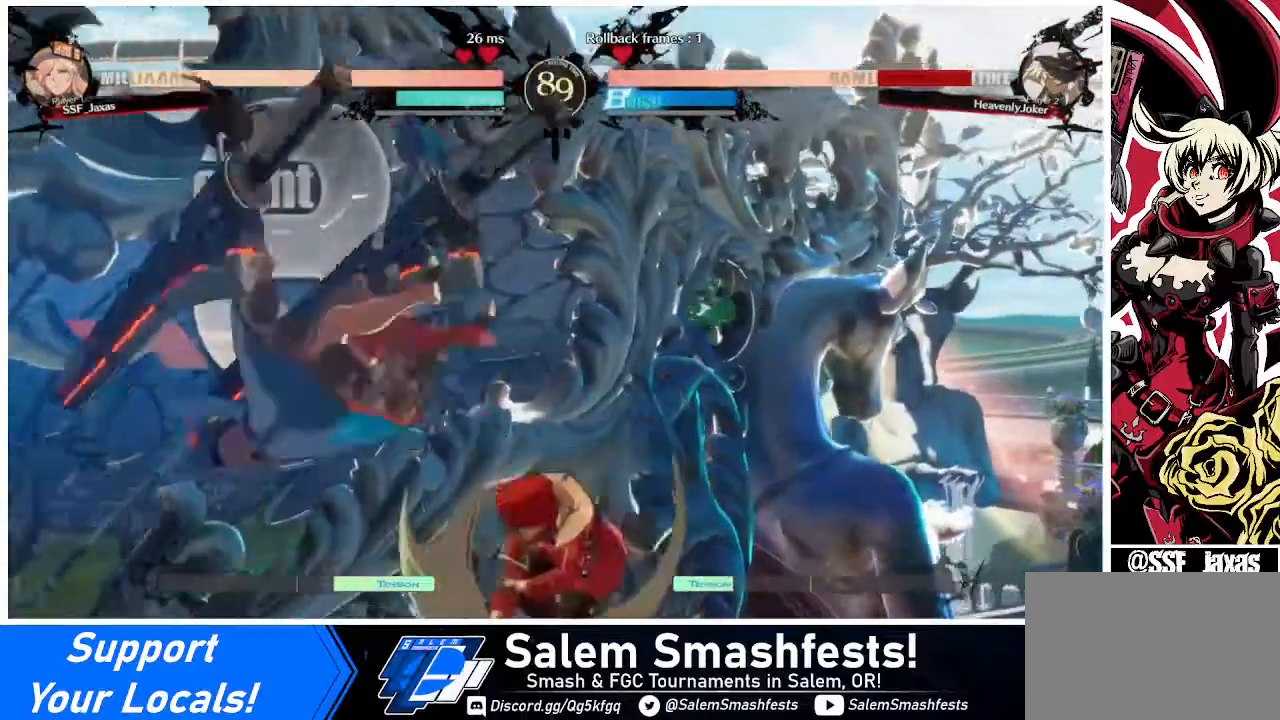
{"buttons": [], "events": [[40, "SQUARE", "down"], [160, "SQUARE", "up"], [280, "R2", "down"], [400, "R2", "up"]]}
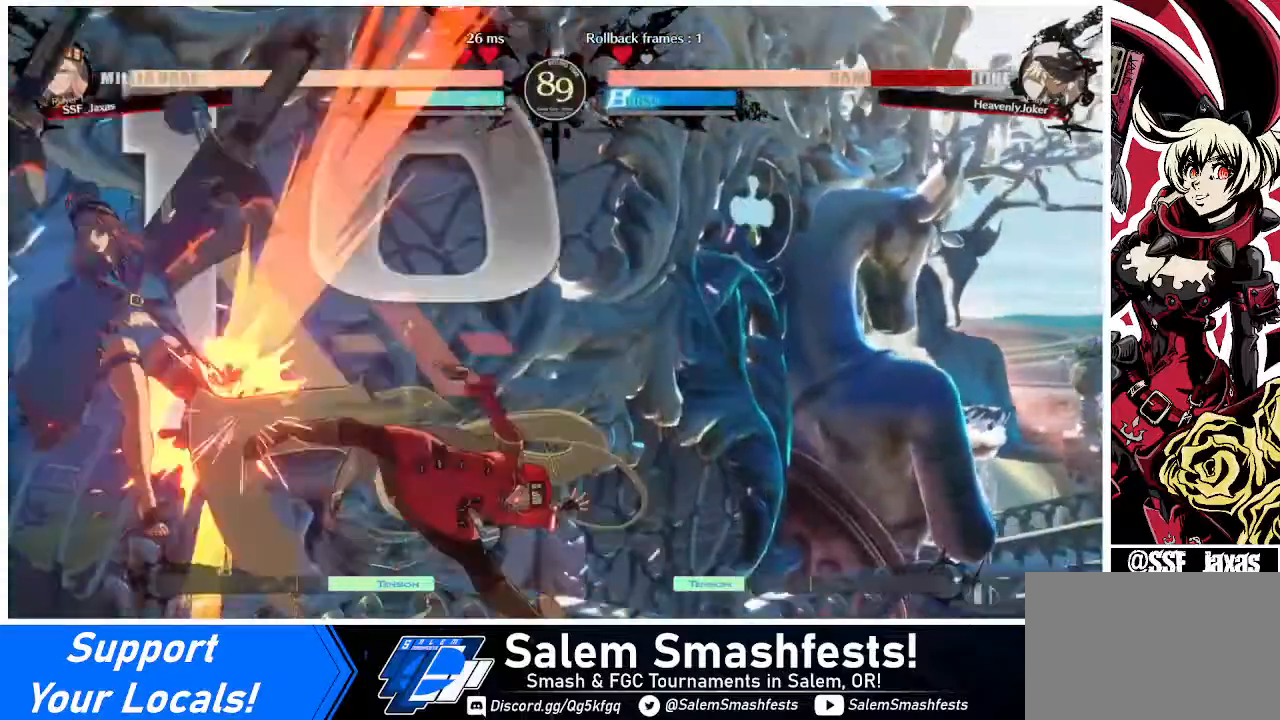
{"buttons": ["TRIANGLE"], "events": [[80, "L1", "down"], [320, "L1", "up"], [440, "TRIANGLE", "down"]]}
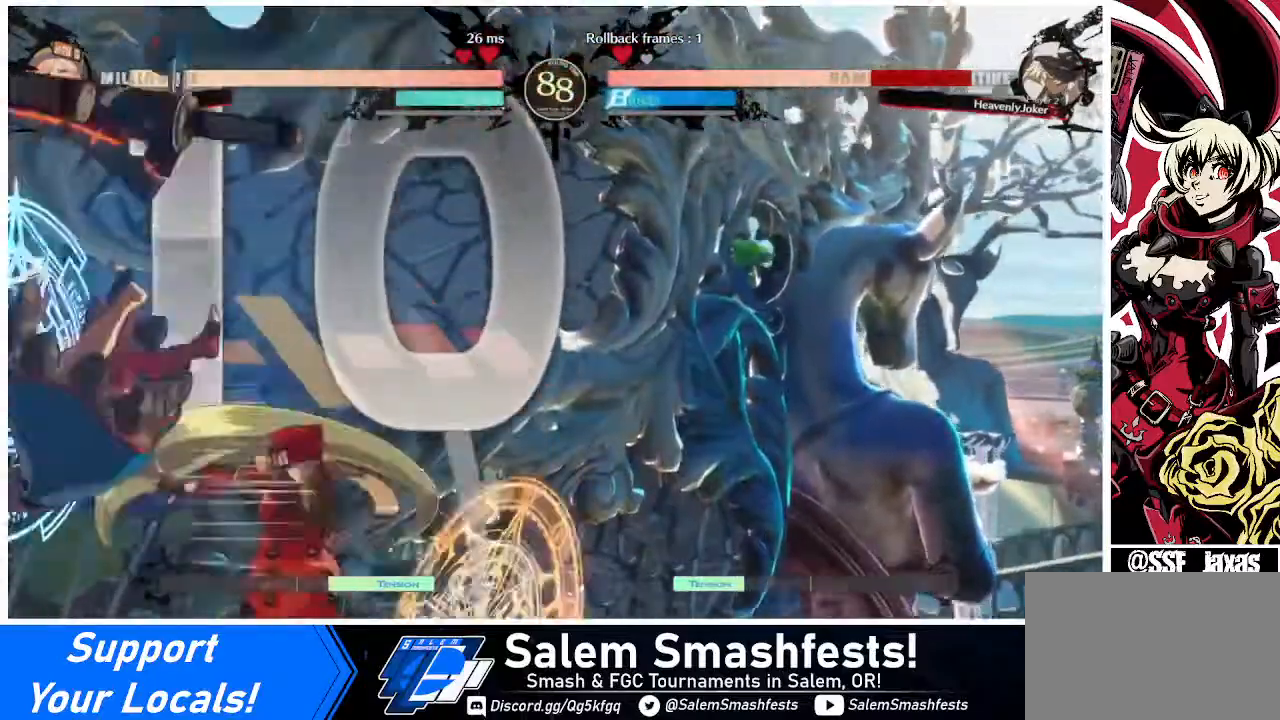
{"buttons": [], "events": [[40, "TRIANGLE", "up"], [160, "R2", "down"], [320, "R2", "up"]]}
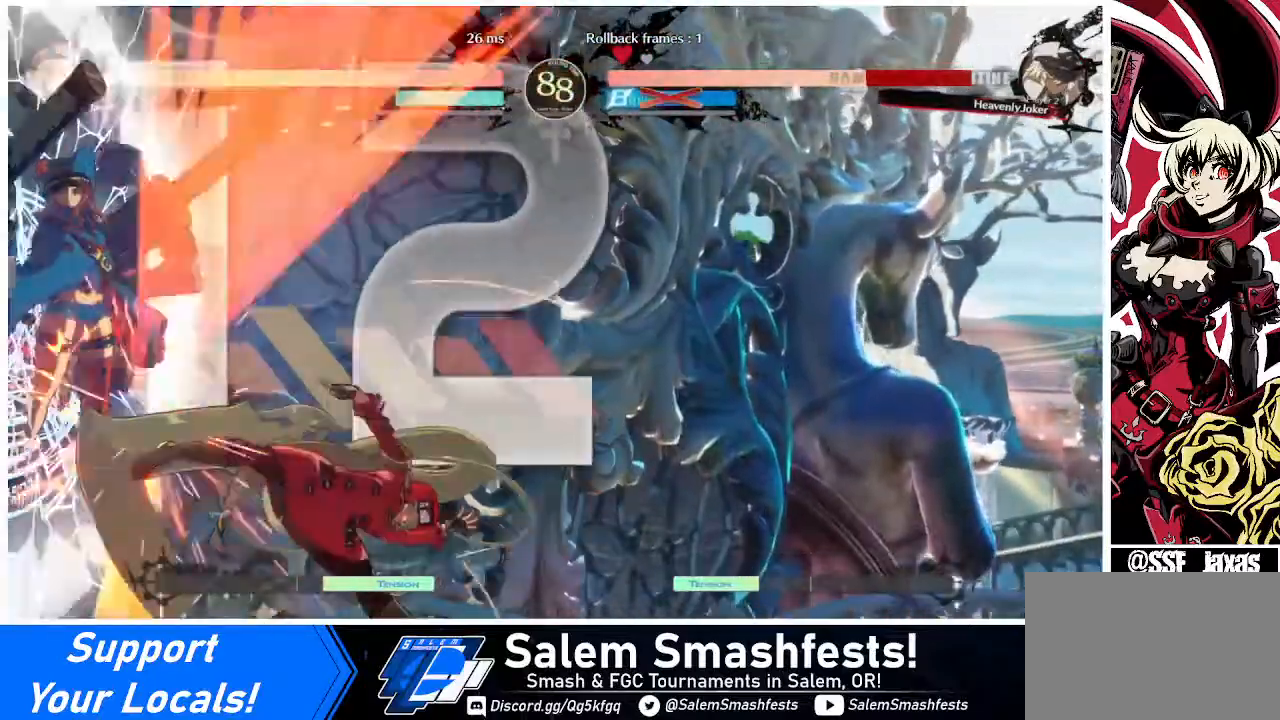
{"buttons": [], "events": []}
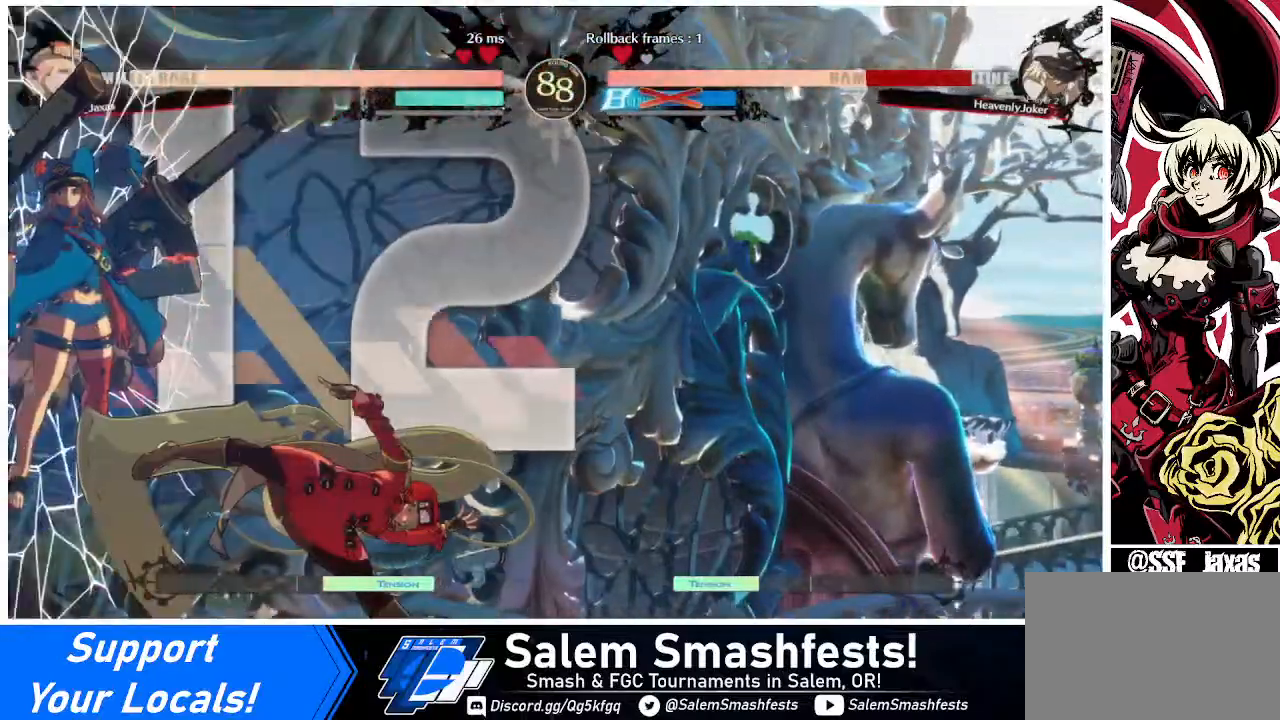
{"buttons": ["R1"], "events": [[280, "R1", "down"]]}
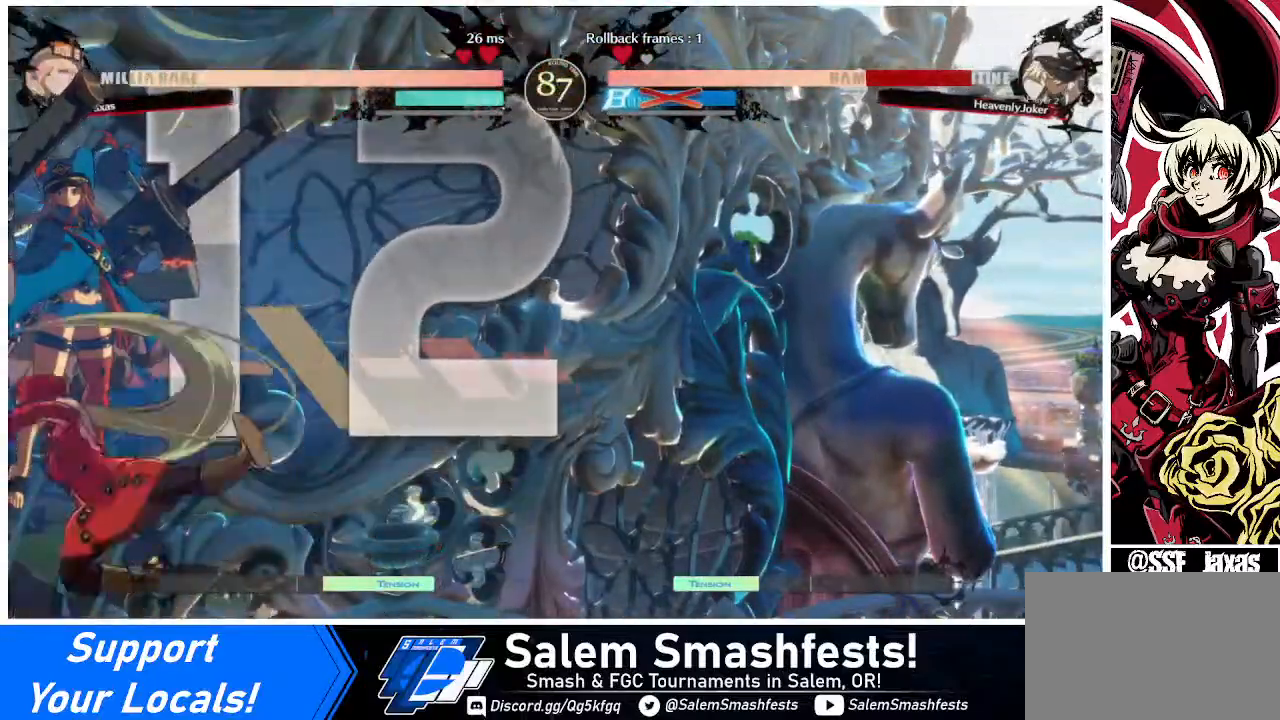
{"buttons": ["DPAD_UP", "DPAD_LEFT"], "events": [[40, "DPAD_LEFT", "down"], [40, "DPAD_UP", "down"], [40, "R1", "up"], [360, "SQUARE", "down"], [440, "SQUARE", "up"]]}
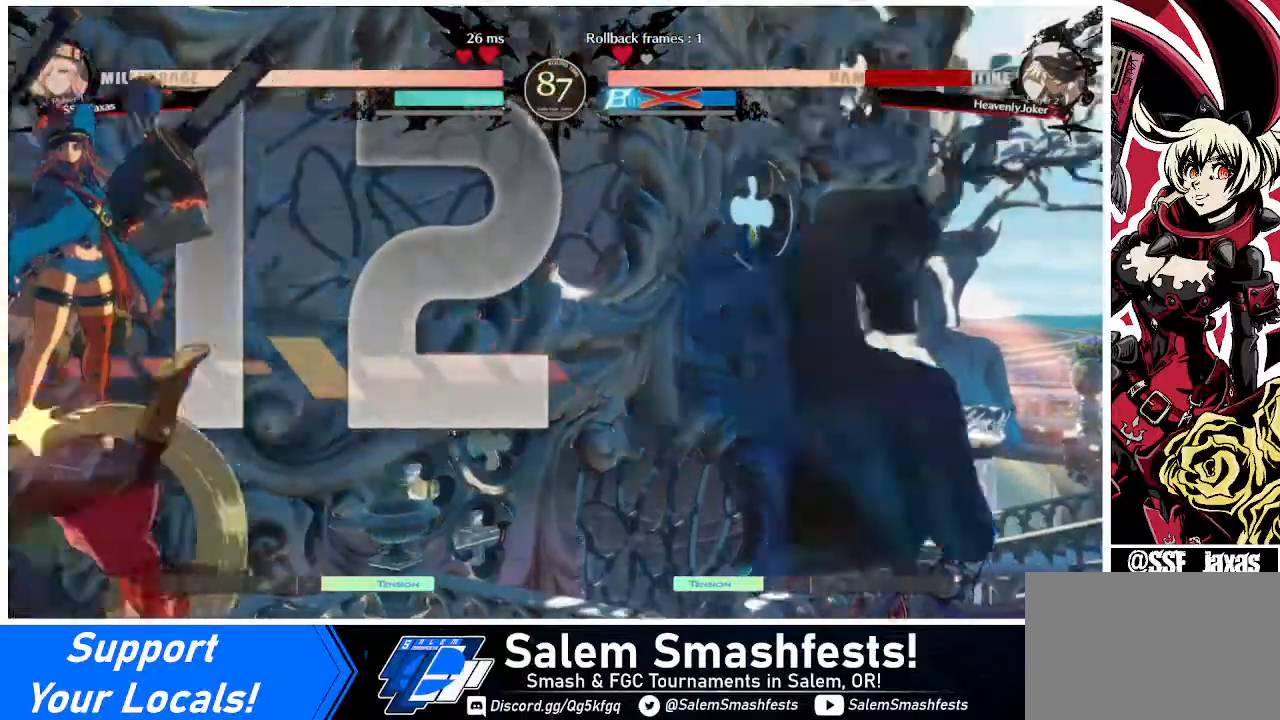
{"buttons": [], "events": [[40, "SQUARE", "down"], [120, "SQUARE", "up"], [160, "DPAD_UP", "up"], [320, "DPAD_LEFT", "up"]]}
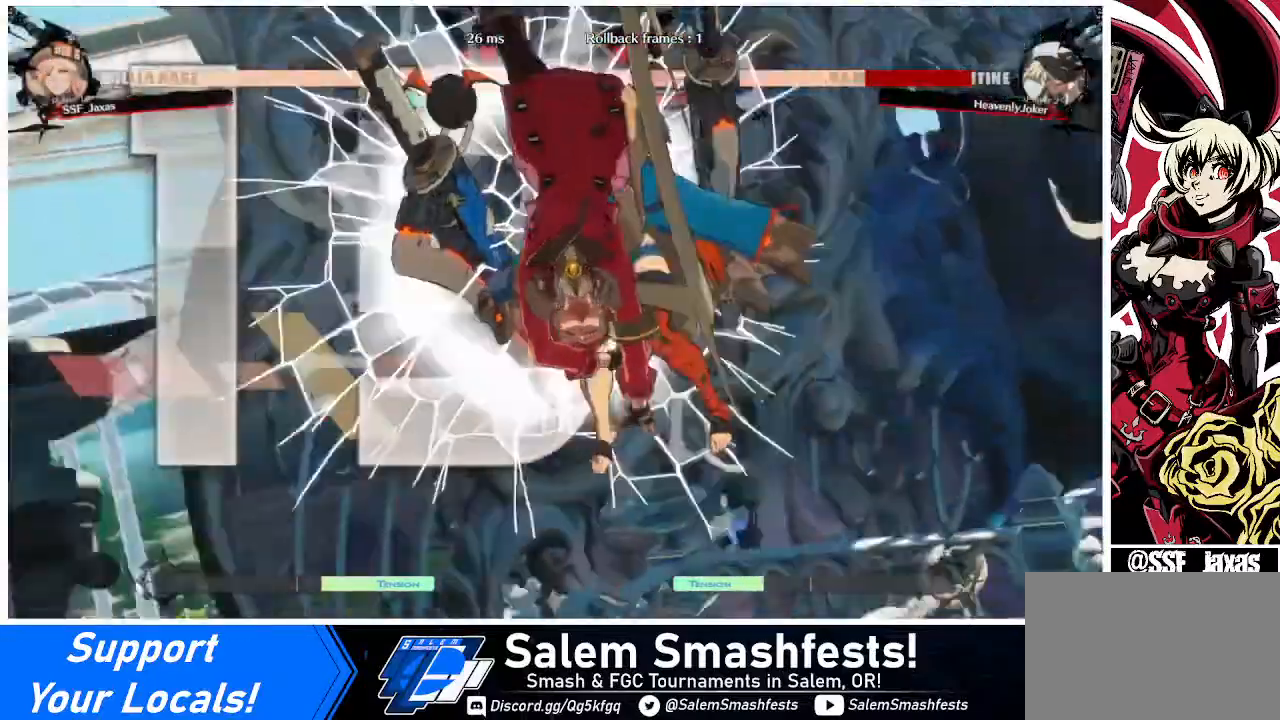
{"buttons": [], "events": []}
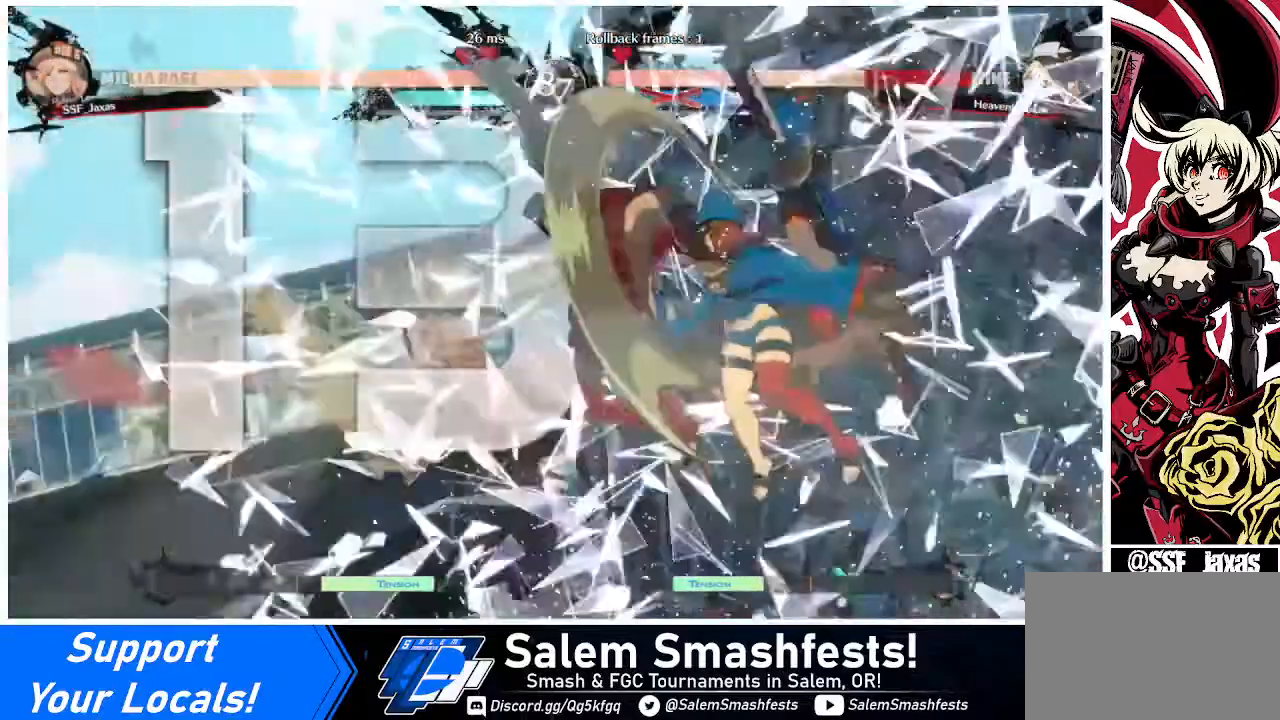
{"buttons": [], "events": []}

====

Task item: From the records, copy out each line that includes the string "TRIANGLE".

Output for this task:
{"buttons": ["TRIANGLE"], "events": [[80, "L1", "down"], [320, "L1", "up"], [440, "TRIANGLE", "down"]]}
{"buttons": [], "events": [[40, "TRIANGLE", "up"], [160, "R2", "down"], [320, "R2", "up"]]}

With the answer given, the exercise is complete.